→ **Excerpted records**
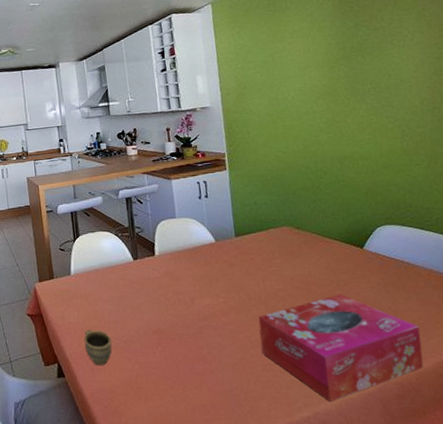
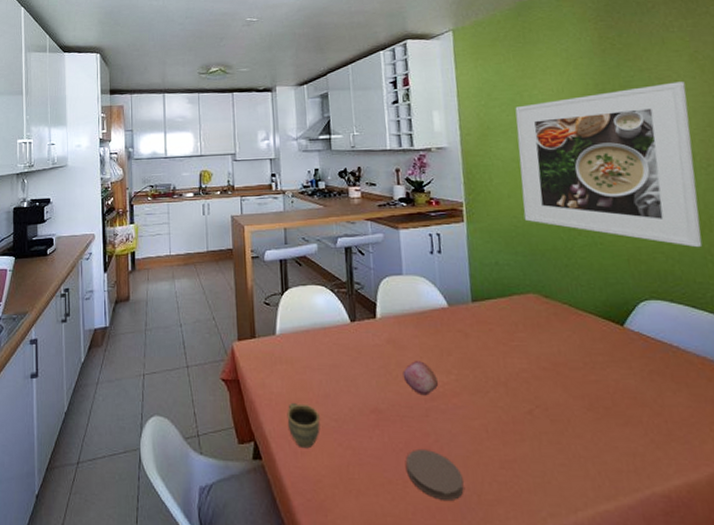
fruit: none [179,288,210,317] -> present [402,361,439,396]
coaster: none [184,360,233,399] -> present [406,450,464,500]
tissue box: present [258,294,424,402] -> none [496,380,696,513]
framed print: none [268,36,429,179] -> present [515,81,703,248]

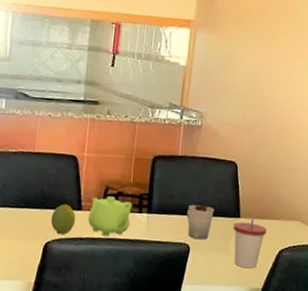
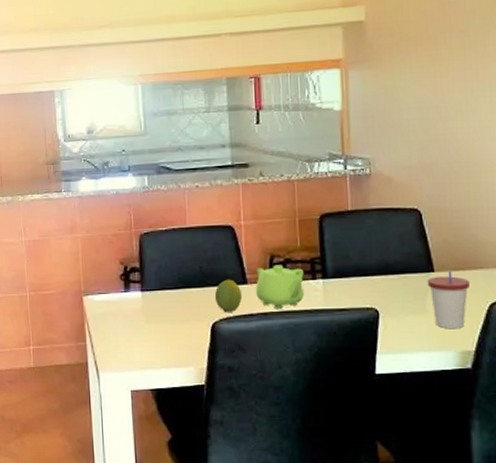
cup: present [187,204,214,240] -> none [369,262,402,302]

→ **Action item**
Leave the pictures out, and reproduce only the lines from the line holding "coaster: none [184,360,233,399]" through the last line of the material, both included.

→ **Solved problem**
coaster: none [184,360,233,399] -> present [406,450,464,500]
tissue box: present [258,294,424,402] -> none [496,380,696,513]
framed print: none [268,36,429,179] -> present [515,81,703,248]

cup: present [187,204,214,240] -> none [369,262,402,302]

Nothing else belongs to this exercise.